» **Provided passage**

↓↓↓

[LTP] [PATCH 2/2] lib: Add test library design document

Jan Stancek jstancek@redhat.com
Tue Dec 1 08:42:43 CET 2020


On Fri, Nov 27, 2020 at 05:31:50PM +0100, Cyril Hrubis wrote:
>Which tries to explain high level overview and design choices for the
>test library.
>
>Signed-off-by: Cyril Hrubis <chrubis@suse.cz>
>---
> lib/README.md | 130 ++++++++++++++++++++++++++++++++++++++++++++++++++
> 1 file changed, 130 insertions(+)
> create mode 100644 lib/README.md
>
>diff --git a/lib/README.md b/lib/README.md
>new file mode 100644
>index 000000000..6efd3cf33
>--- /dev/null
>+++ b/lib/README.md
>@@ -0,0 +1,130 @@
>+# Test library design document
>+
>+## Test lifetime overview
>+
>+When a test is executed the very first thing to happen is that the we check for
>+various test pre-requisities. These are described in the tst\_test structure
>+and range from simple '.require\_root' to a more complicated kernel .config
>+boolean expressions such as:
>+"CONFIG\_X86\_INTEL\_UMIP=y | CONFIG\_X86\_UMIP=y".

↑↑↑

[Data drawn from a collection]
↓↓↓

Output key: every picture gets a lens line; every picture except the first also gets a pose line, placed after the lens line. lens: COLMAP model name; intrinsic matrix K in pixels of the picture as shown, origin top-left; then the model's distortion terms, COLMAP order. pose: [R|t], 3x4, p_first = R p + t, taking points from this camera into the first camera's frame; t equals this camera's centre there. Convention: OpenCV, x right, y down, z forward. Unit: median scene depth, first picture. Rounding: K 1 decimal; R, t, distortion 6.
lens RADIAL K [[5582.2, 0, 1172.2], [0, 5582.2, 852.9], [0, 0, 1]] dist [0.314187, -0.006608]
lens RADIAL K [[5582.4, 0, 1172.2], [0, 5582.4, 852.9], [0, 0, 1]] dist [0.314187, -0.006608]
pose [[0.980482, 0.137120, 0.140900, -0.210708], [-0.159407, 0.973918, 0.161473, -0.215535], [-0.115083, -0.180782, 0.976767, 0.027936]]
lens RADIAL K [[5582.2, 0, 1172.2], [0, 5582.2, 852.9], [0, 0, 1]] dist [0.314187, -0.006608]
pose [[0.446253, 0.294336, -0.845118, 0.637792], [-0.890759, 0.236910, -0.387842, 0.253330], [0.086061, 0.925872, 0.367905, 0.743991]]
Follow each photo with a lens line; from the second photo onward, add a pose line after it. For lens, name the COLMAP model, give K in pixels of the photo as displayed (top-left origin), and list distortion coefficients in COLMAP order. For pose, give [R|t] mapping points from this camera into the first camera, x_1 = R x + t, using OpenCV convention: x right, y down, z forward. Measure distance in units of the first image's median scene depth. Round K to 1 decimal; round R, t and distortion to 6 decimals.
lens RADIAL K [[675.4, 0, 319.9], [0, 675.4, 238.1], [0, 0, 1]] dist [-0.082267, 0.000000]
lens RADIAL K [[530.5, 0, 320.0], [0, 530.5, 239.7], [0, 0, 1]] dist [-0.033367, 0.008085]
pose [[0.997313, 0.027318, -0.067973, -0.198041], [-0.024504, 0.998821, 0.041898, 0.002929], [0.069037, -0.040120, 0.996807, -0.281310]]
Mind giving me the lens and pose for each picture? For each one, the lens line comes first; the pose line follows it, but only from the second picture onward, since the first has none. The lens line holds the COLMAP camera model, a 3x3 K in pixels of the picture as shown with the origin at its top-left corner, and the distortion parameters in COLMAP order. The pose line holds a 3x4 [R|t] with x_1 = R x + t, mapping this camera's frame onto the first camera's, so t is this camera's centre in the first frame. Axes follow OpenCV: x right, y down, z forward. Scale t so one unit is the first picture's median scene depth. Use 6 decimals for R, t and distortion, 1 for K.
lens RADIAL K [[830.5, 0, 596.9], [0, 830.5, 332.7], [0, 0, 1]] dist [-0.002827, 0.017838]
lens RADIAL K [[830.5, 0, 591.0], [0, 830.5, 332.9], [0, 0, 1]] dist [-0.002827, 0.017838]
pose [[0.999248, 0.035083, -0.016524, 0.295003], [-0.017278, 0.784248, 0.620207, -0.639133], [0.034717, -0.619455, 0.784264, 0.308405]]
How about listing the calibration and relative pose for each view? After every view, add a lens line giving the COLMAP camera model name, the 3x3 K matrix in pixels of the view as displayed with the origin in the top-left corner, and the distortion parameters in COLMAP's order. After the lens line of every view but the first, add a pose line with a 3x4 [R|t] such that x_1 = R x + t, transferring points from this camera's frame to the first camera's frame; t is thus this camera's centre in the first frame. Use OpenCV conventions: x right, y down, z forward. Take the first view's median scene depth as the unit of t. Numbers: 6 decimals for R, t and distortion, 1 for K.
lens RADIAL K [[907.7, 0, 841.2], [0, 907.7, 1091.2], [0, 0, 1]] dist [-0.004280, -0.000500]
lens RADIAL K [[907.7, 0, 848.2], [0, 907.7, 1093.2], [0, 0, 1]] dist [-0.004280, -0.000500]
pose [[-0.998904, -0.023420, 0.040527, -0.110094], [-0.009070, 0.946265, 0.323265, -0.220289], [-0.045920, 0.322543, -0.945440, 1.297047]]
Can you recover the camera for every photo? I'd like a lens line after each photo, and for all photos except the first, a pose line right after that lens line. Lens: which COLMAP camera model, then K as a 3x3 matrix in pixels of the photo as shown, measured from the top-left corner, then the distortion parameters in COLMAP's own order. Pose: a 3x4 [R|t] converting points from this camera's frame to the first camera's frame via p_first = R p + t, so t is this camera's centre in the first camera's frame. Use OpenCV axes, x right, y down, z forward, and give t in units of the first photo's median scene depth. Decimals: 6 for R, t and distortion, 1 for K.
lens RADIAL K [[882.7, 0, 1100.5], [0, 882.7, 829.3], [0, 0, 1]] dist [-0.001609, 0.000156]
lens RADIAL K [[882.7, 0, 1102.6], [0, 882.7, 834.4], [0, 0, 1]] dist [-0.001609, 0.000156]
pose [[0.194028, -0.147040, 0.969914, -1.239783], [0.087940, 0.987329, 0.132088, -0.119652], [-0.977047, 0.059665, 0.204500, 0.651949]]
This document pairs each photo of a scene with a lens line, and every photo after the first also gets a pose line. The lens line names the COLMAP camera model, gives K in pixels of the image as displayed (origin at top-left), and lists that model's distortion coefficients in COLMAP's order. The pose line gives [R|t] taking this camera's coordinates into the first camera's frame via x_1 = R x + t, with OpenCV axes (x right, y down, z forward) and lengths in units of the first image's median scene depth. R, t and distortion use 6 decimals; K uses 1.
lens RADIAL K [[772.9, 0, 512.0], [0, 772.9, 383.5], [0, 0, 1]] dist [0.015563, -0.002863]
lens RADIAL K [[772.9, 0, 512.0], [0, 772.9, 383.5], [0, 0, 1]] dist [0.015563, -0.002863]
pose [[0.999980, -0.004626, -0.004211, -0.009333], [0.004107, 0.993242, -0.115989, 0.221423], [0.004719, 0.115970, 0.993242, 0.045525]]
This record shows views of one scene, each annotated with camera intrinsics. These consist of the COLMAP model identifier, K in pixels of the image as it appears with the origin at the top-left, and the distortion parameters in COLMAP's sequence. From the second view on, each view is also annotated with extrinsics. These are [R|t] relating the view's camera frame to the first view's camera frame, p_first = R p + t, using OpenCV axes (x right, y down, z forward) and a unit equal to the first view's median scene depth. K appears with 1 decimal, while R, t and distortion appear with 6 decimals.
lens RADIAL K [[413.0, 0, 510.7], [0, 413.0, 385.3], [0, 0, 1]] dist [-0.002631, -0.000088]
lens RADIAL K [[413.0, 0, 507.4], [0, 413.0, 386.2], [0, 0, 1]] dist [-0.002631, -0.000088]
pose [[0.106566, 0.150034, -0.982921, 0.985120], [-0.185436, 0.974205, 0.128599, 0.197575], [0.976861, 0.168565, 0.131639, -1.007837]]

↑↑↑

» **The problem**
Reproduce, in full and word for word, the mailing-list post above about the test library design document.

» **Response to this exercise**
[LTP] [PATCH 2/2] lib: Add test library design document

Jan Stancek jstancek@redhat.com
Tue Dec 1 08:42:43 CET 2020


On Fri, Nov 27, 2020 at 05:31:50PM +0100, Cyril Hrubis wrote:
>Which tries to explain high level overview and design choices for the
>test library.
>
>Signed-off-by: Cyril Hrubis <chrubis@suse.cz>
>---
> lib/README.md | 130 ++++++++++++++++++++++++++++++++++++++++++++++++++
> 1 file changed, 130 insertions(+)
> create mode 100644 lib/README.md
>
>diff --git a/lib/README.md b/lib/README.md
>new file mode 100644
>index 000000000..6efd3cf33
>--- /dev/null
>+++ b/lib/README.md
>@@ -0,0 +1,130 @@
>+# Test library design document
>+
>+## Test lifetime overview
>+
>+When a test is executed the very first thing to happen is that the we check for
>+various test pre-requisities. These are described in the tst\_test structure
>+and range from simple '.require\_root' to a more complicated kernel .config
>+boolean expressions such as:
>+"CONFIG\_X86\_INTEL\_UMIP=y | CONFIG\_X86\_UMIP=y".